Odatv’de “Erdoğan mı Ziya Selçuk mu yalan söylüyor” başlığıyla yayınlanan, “ Ziya Selçuk’un sözünün hükmü ya da 3600 konusunda kim yalan söylüyor?”3 diye sorduğumuz 25 Kasım tarihli yazıda ise Bakanın verdiği sözlerle, o makama neden getirildiğini, o makamın kendisine hangi amaçla lütfedildiğini unutmuş olduğu tespitinde bulunarak şöyle demiştik:
“Hem Ziya Selçuk hem de tüm eğitim camiası ve Türkiye öğrendi ki bakanın ağzından çıkan bir söz, ona o makamı ve statüyü lütfedenlerin mührü vurulmadığı sürece hükümsüzdür. Çünkü Ziya Selçuk, o makama, bakanlık koltuğuna, herhangi bir konuda icraatta bulunsun, başta öğretmenler olmak üzere, kendi personeline sözler versin ve yerine getirsin diye oturtulmamıştır. Aksine kabinenin imajı açısından, yalnızca izin verildiği kadarını yapsın ve kamuoyunda temsil görevinin gereği olarak rolünü oynasın diye getirilmiştir.

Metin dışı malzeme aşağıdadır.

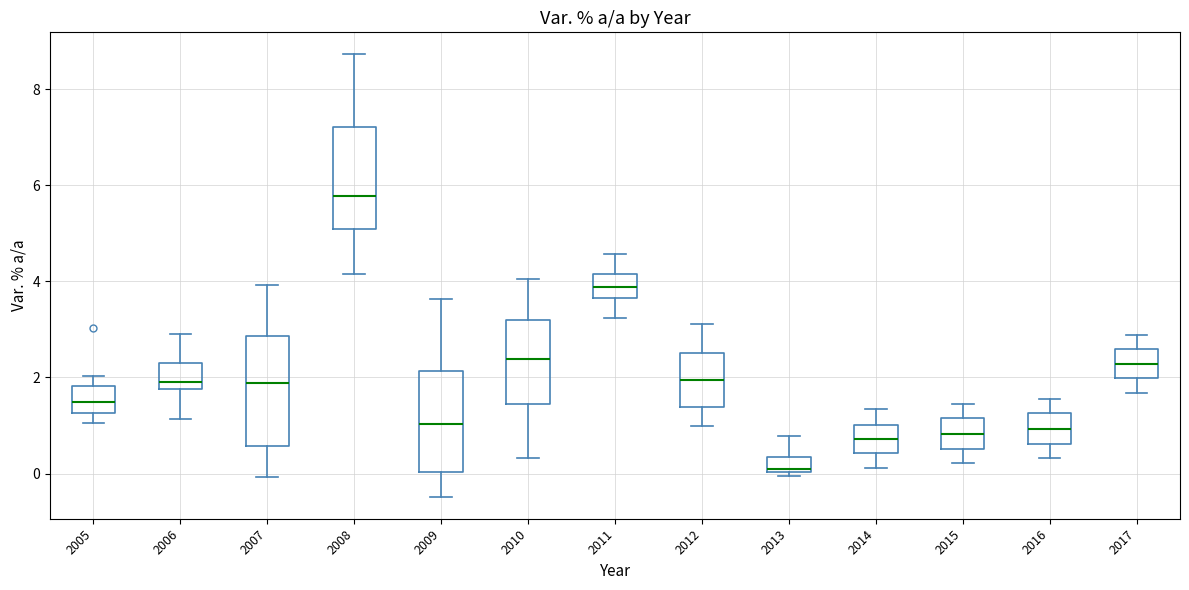

Reading left to right, read every box against the y-axis: the position of its median line, the range the box covers, and the ends of its whiskers. The values are not printed on the chart, so give them approximately, as read against the axis.

2005: median 1.4, box 1.2 to 1.8, whiskers 1.0 to 2.0
2006: median 1.8 (just above the box's lower edge), box 1.8 to 2.2, whiskers 1.2 to 3.0
2007: median 1.8, box 0.6 to 2.8, whiskers 0.0 to 4.0
2008: median 5.8, box 5.0 to 7.2, whiskers 4.2 to 8.8
2009: median 1.0, box 0.0 to 2.2, whiskers -0.4 to 3.6
2010: median 2.4, box 1.4 to 3.2, whiskers 0.4 to 4.0
2011: median 3.8, box 3.6 to 4.2, whiskers 3.2 to 4.6
2012: median 2.0, box 1.4 to 2.6, whiskers 1.0 to 3.2
2013: median 0.2, box 0.0 to 0.4, whiskers 0.0 (just below the box's lower edge) to 0.8
2014: median 0.8, box 0.4 to 1.0, whiskers 0.2 to 1.4
2015: median 0.8, box 0.6 to 1.2, whiskers 0.2 to 1.4
2016: median 1.0, box 0.6 to 1.2, whiskers 0.4 to 1.6
2017: median 2.2, box 2.0 to 2.6, whiskers 1.6 to 2.8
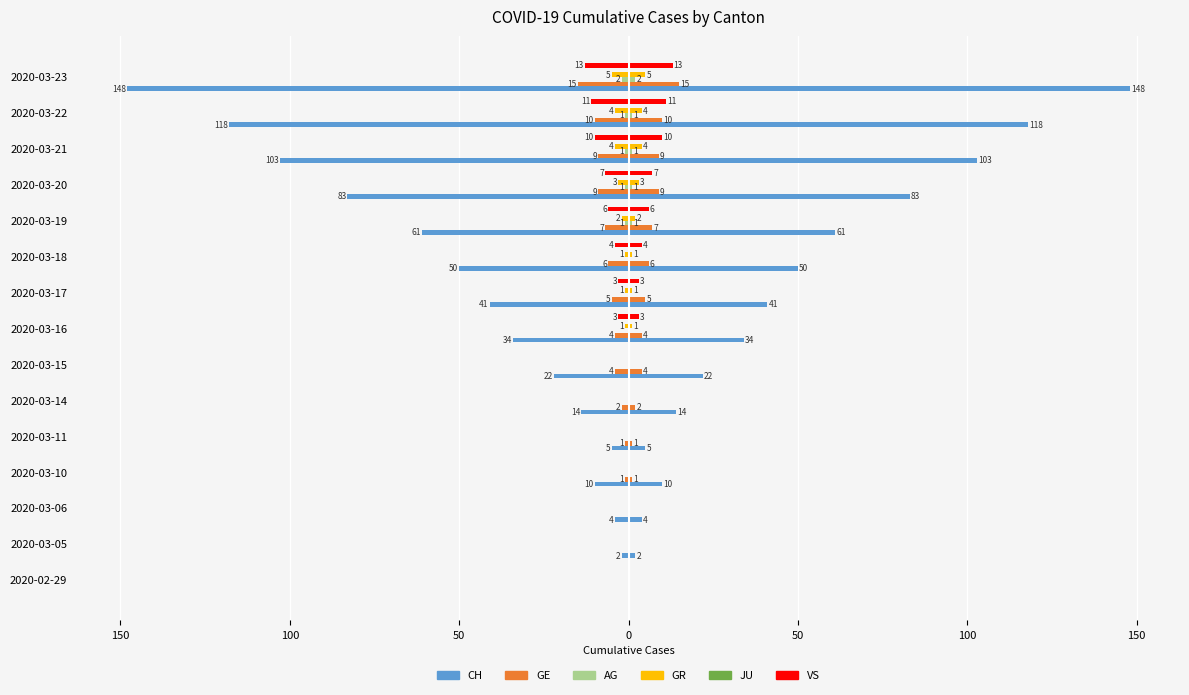

Does the chart contain any negative values?

Yes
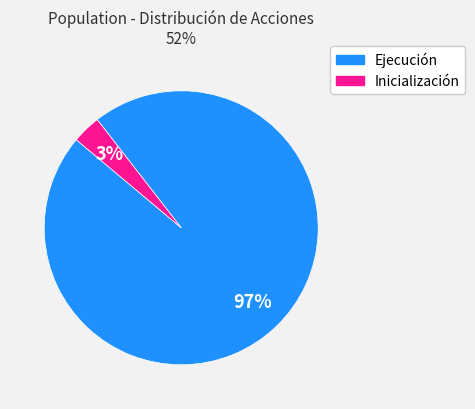

True or false: Ejecución accounts for 97% of the total.

True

Ancak Milli Eğitim Bakanı, beklendiği gibi, kamuoyunda ve öğretmenler arasında gördüğü ilginin de etkisiyle, kendisine lütfedilen makam ve statünün asıl olarak imaj için olduğunu kısa zamanda unutmuştur.”
İmaj için kendisine kabinede görev verildiğini unutarak, yaptığı birçok konuşmada, icracı bir bakan hüviyeti sergileyen Ziya Selçuk’un ne kadar süre daha görevini sürdüreceği şimdilik bilinemese de halefinin kim olacağına ilişkin iddia yine Ahmet Takan’ın yazısında yer aldı.
Halef Bilal Erdoğan mı?
Takan, 'Hem sizler hem de Bakan bey için yeni rejimde Türkiye'nin nasıl yönetildiğine dair net fotoğrafı bir kez daha ortaya koyalım' dedikten sonra şu bilgileri paylaştı:
“İbrahim Kalın; Dış siyaset ve güvenlik politikalarından sorumlu...
Berat Albayrak; Ekonomi ve ticaretten sorumlu...
Bilal Erdoğan; Eğitim, kültür ve gelecek nesillerin yetiştirilmesinden sorumlu.
Bu üçlünün en tepesinde de baş koordinatör ve son karar verici R. Erdoğan var. Gerisi hikaye!”
Ahmet Takan, “Gerisi hikaye!” dese de… Gerçekten bundan sonrası hikaye mi olacak? Yoksa yaşanacaklar, yaşanması olası gelişmeler, tüm hikaye ve masalların hükmünü tadil mi eyleyecek?
Göreceğiz! Hep birlikte yaşayıp göreceğiz! Eskiler, gün doğmadan neler doğar diye boşuna dememiş olsa gerek! Gün ola harman ola!